* **THE EXERCISE**:
Copy every line of the material below without changing anything, and omit the pictures from your answer.

Dataset items:
•••••

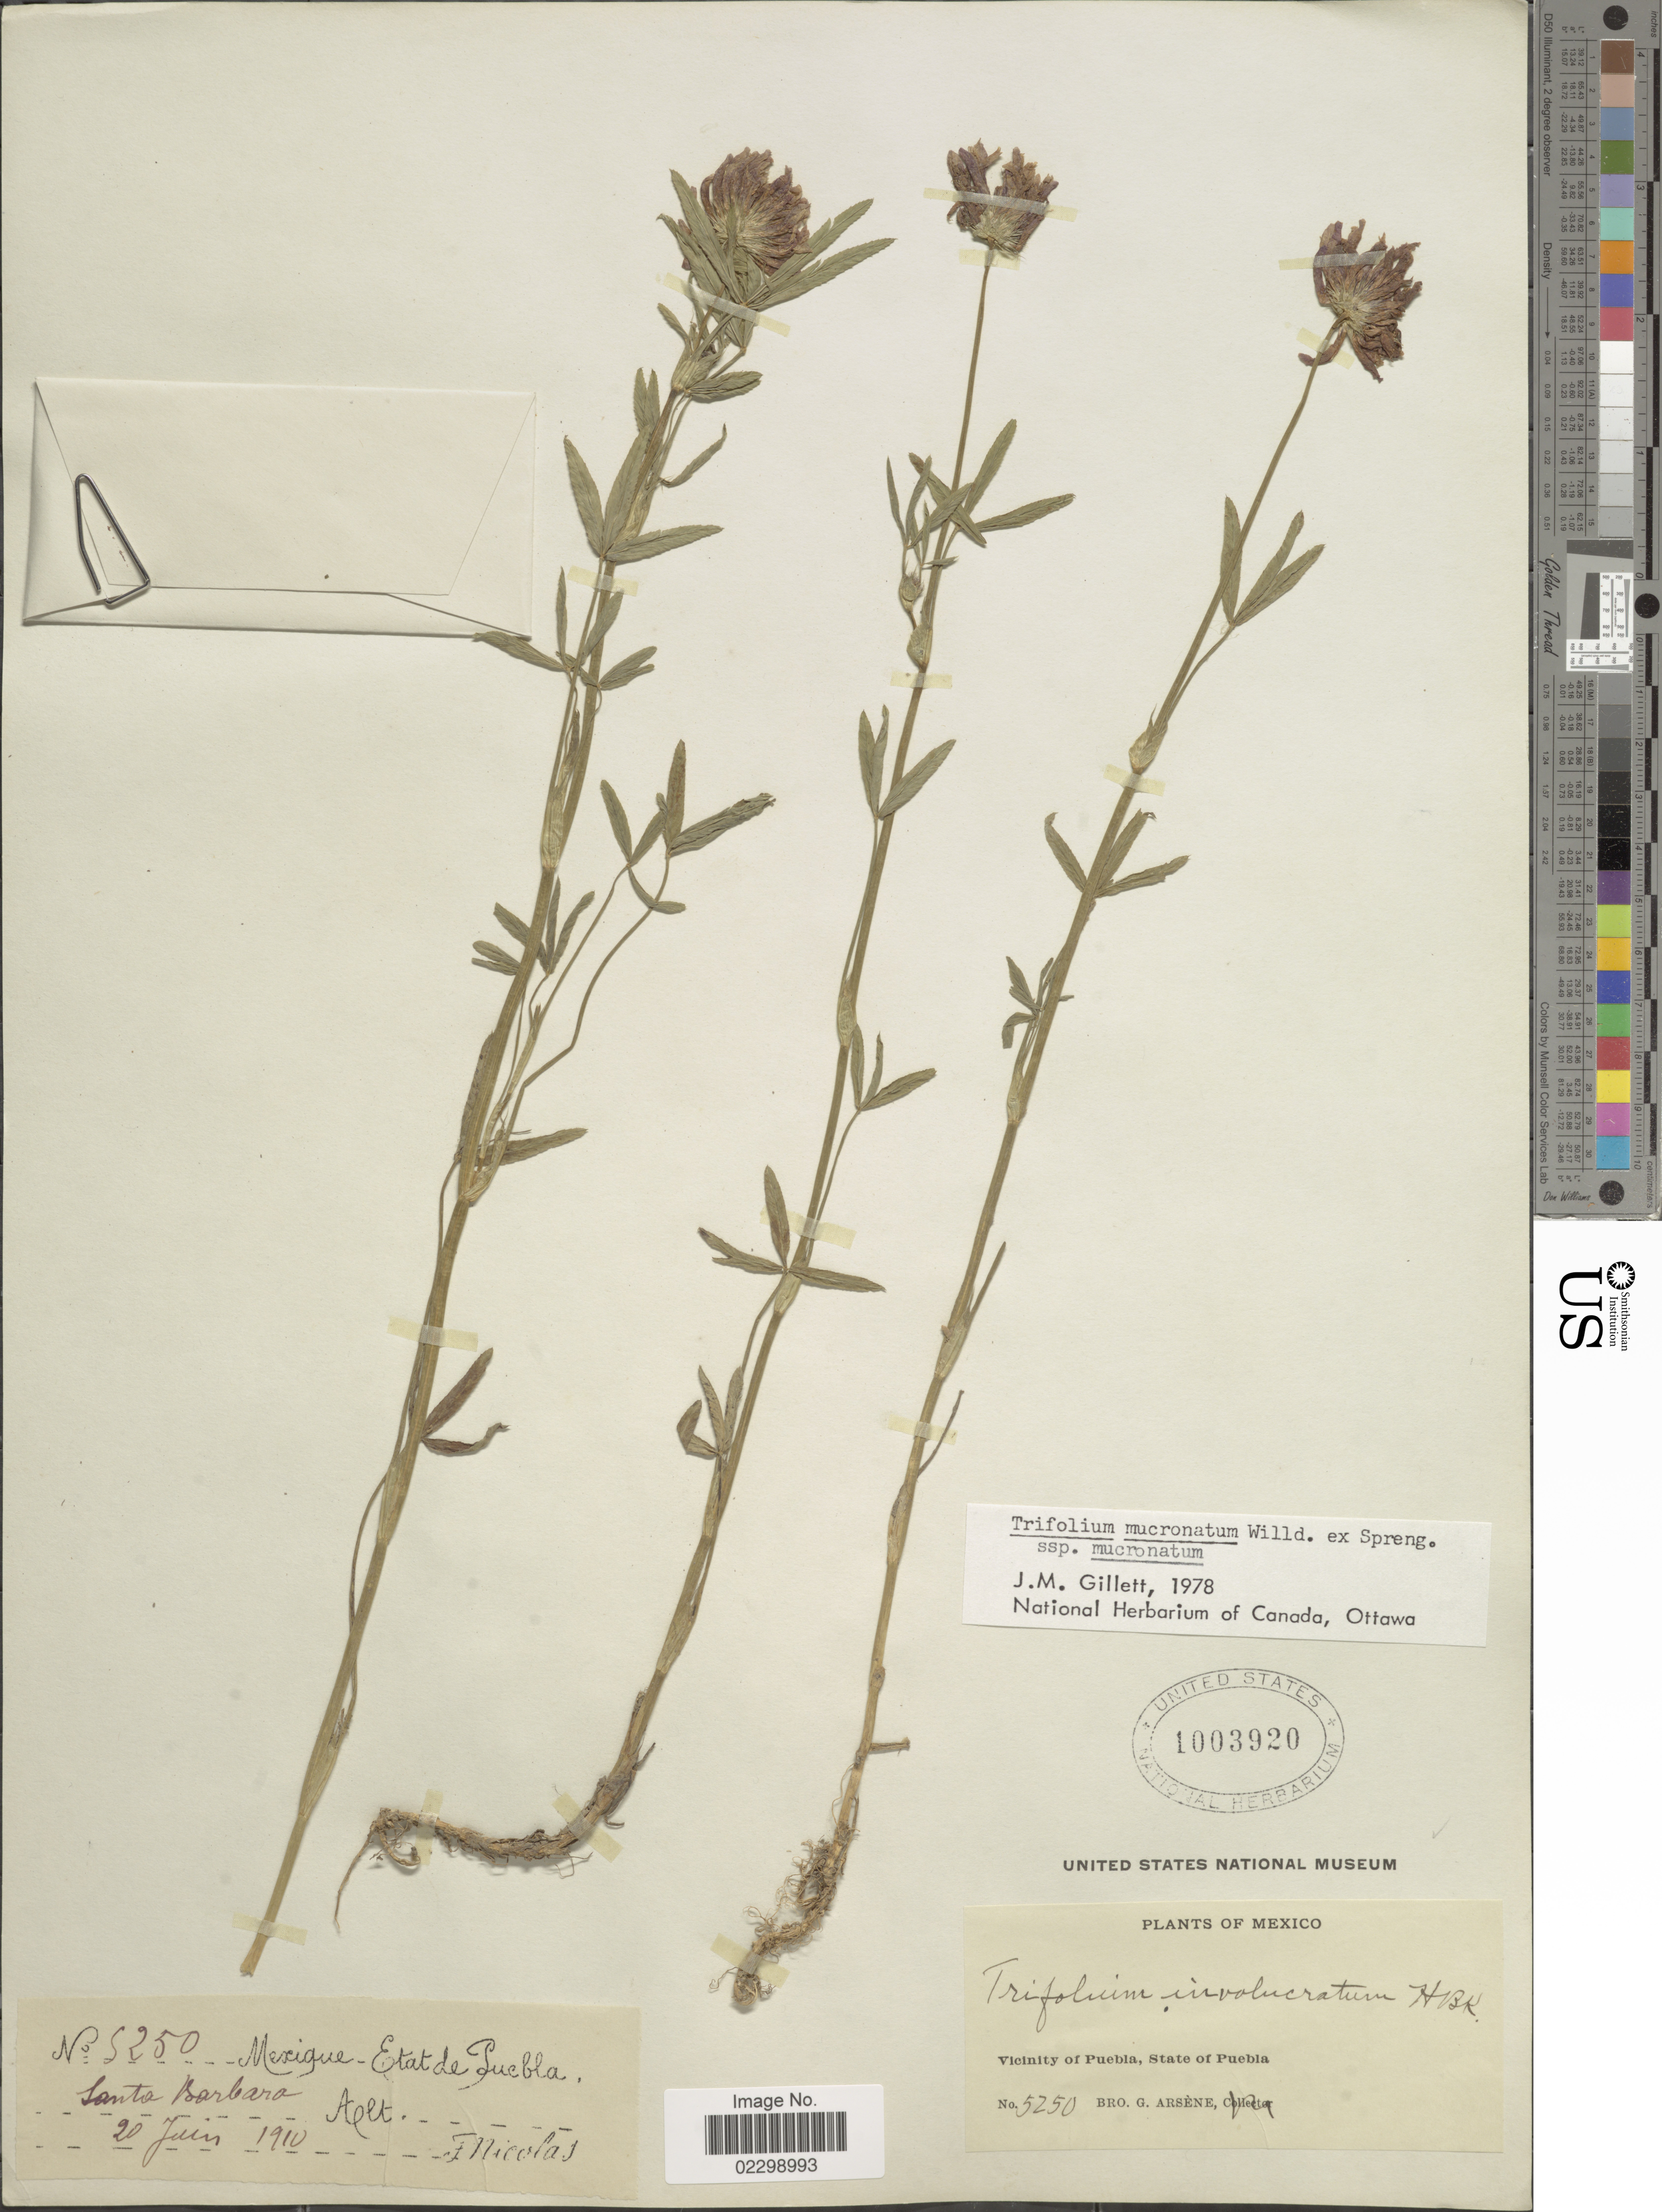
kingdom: Plantae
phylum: Tracheophyta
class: Magnoliopsida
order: Fabales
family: Fabaceae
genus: Trifolium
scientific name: Trifolium mucronatum subsp. mucronatum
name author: Willd. ex Spreng.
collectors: F. Nicolas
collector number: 5250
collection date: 1910-06-20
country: Mexico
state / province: Puebla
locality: Santa barbara, Vicinity of Puebla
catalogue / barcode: US 1003920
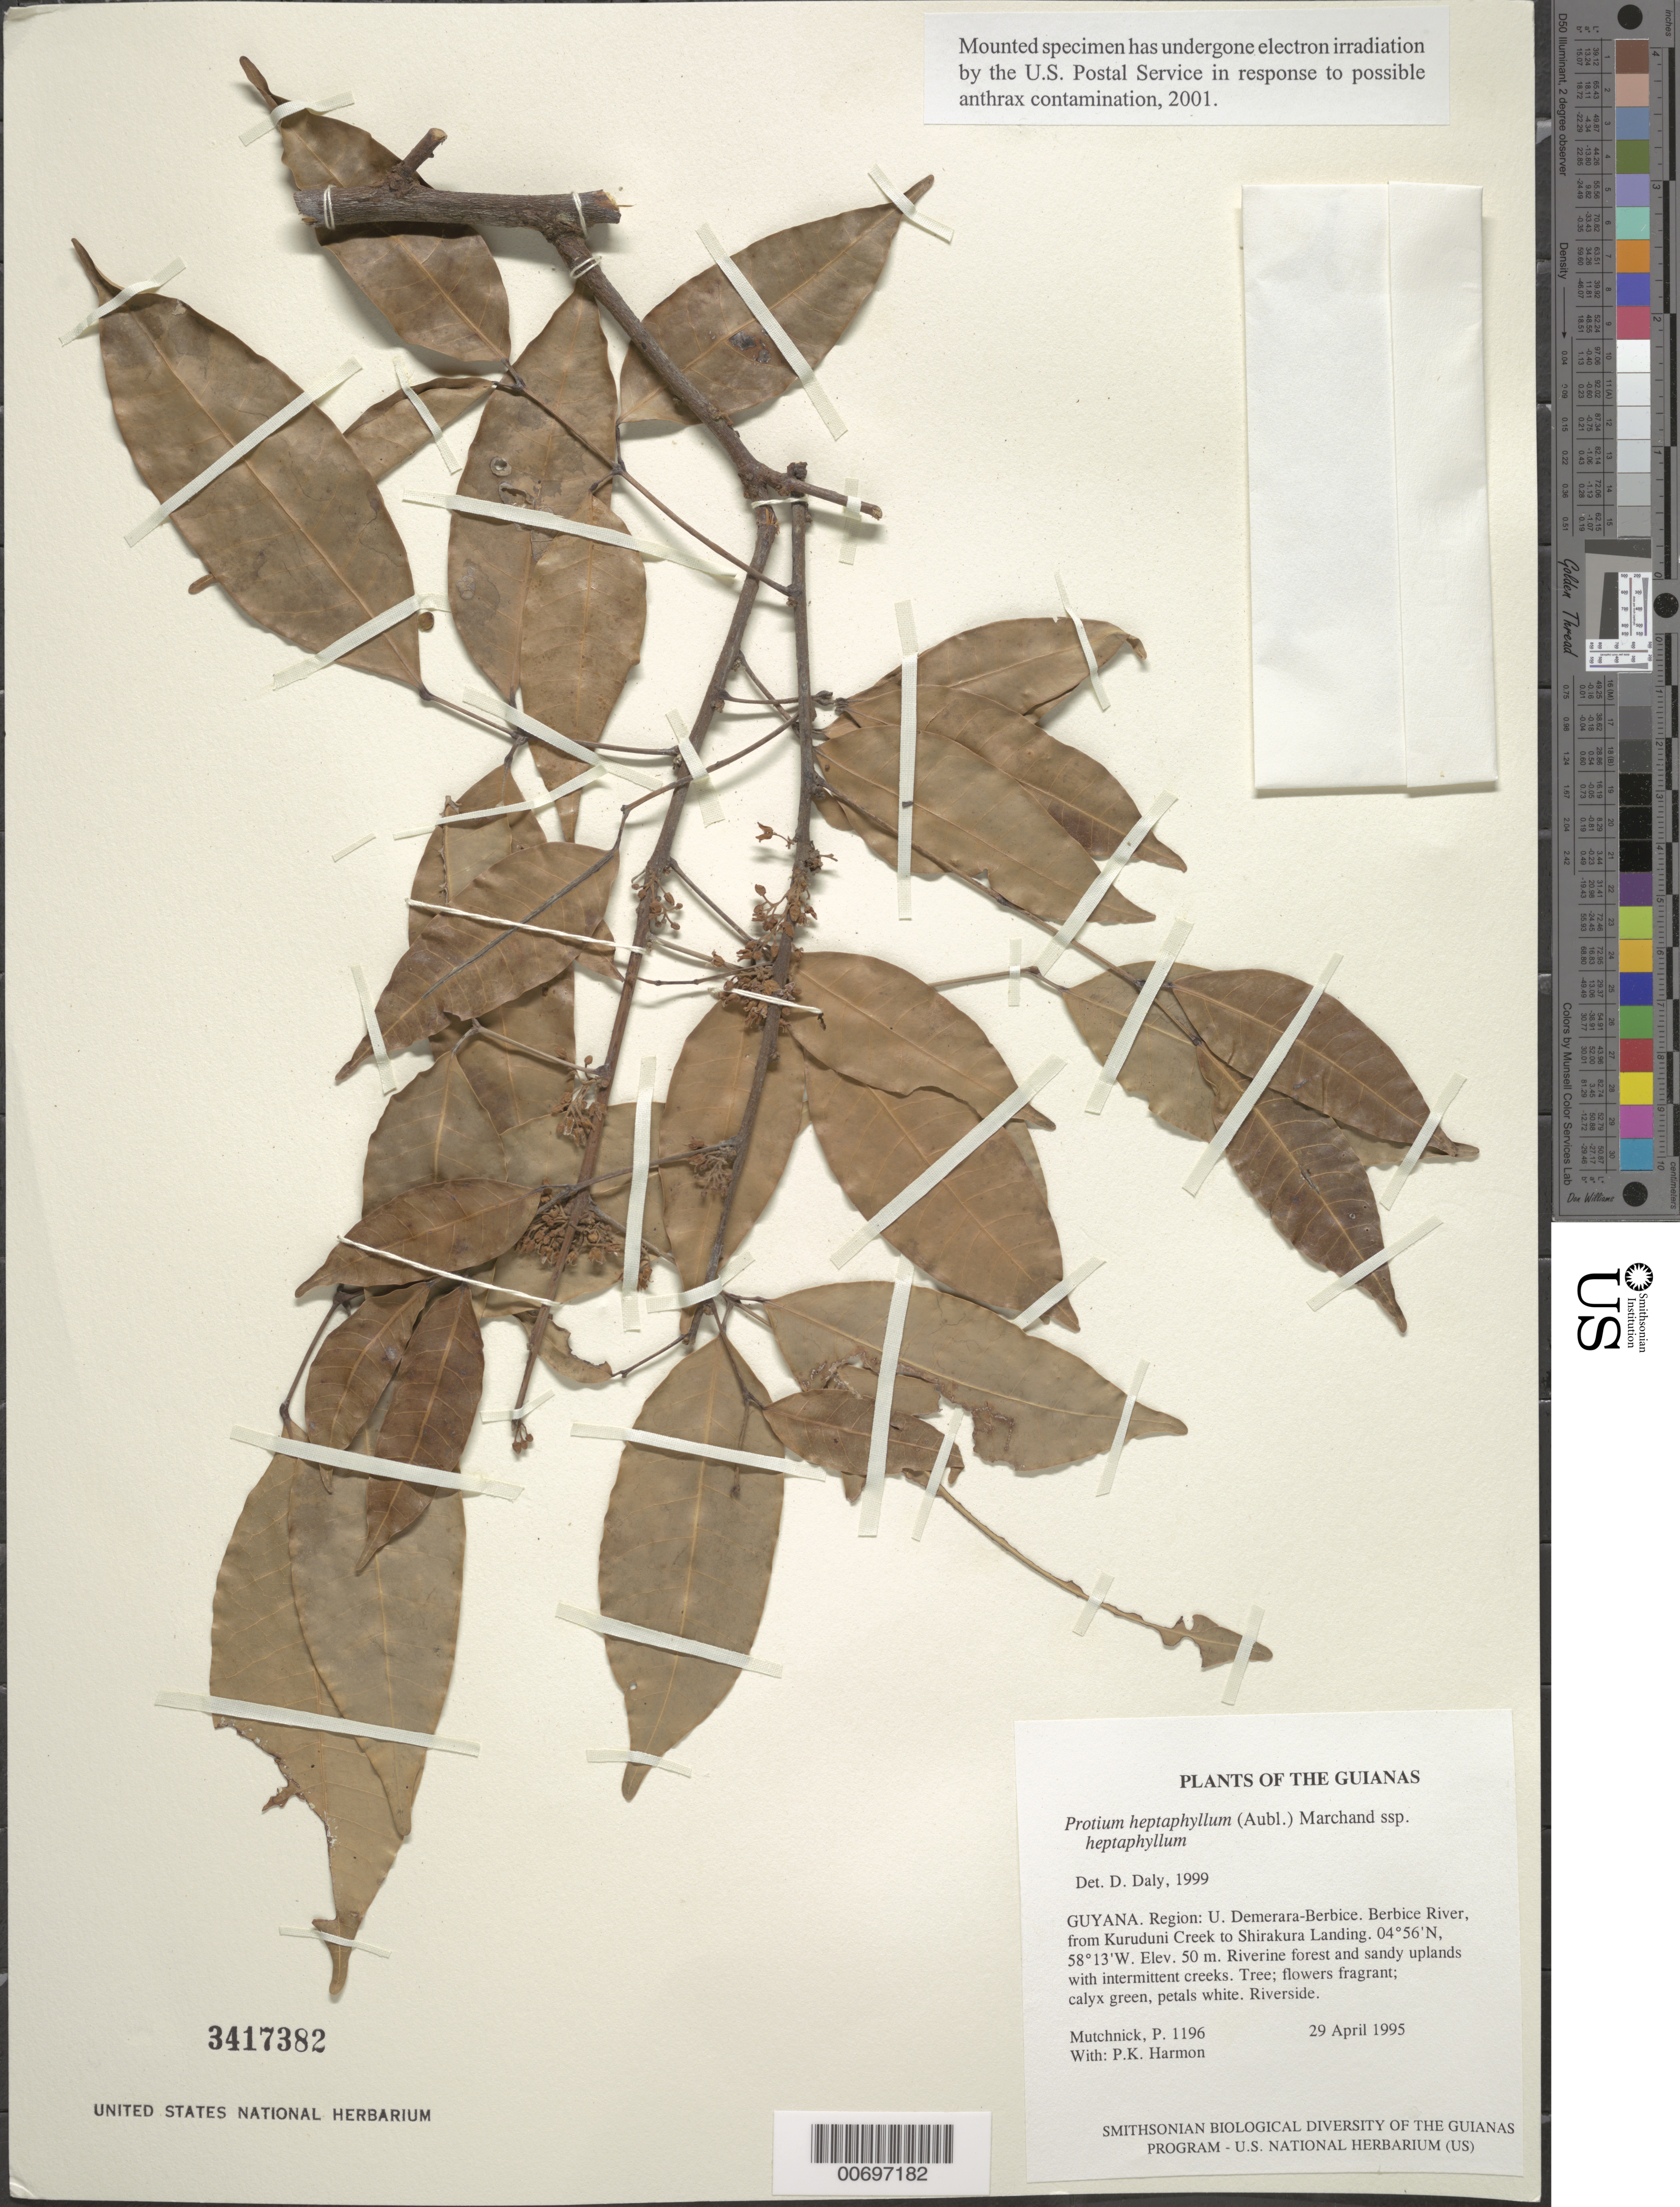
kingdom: Plantae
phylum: Tracheophyta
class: Magnoliopsida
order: Sapindales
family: Burseraceae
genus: Protium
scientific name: Protium heptaphyllum subsp. heptaphyllum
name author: (Aubl.) Marchand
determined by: Daly, D. C.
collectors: P. Mutchnick & P. Harmon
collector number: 1196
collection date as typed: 29 April 1995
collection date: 1995-04-29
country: Guyana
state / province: U. Demerara-Berbice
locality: Berbice River, from Kuruduni Creek to Shirakura Landing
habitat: Riverine forest and sandy uplands with intermittent creeks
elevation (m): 50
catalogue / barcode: US 3417382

•••••

* **EXERCISE SOLUTION**:
kingdom: Plantae
phylum: Tracheophyta
class: Magnoliopsida
order: Fabales
family: Fabaceae
genus: Trifolium
scientific name: Trifolium mucronatum subsp. mucronatum
name author: Willd. ex Spreng.
collectors: F. Nicolas
collector number: 5250
collection date: 1910-06-20
country: Mexico
state / province: Puebla
locality: Santa barbara, Vicinity of Puebla
catalogue / barcode: US 1003920
kingdom: Plantae
phylum: Tracheophyta
class: Magnoliopsida
order: Sapindales
family: Burseraceae
genus: Protium
scientific name: Protium heptaphyllum subsp. heptaphyllum
name author: (Aubl.) Marchand
determined by: Daly, D. C.
collectors: P. Mutchnick & P. Harmon
collector number: 1196
collection date as typed: 29 April 1995
collection date: 1995-04-29
country: Guyana
state / province: U. Demerara-Berbice
locality: Berbice River, from Kuruduni Creek to Shirakura Landing
habitat: Riverine forest and sandy uplands with intermittent creeks
elevation (m): 50
catalogue / barcode: US 3417382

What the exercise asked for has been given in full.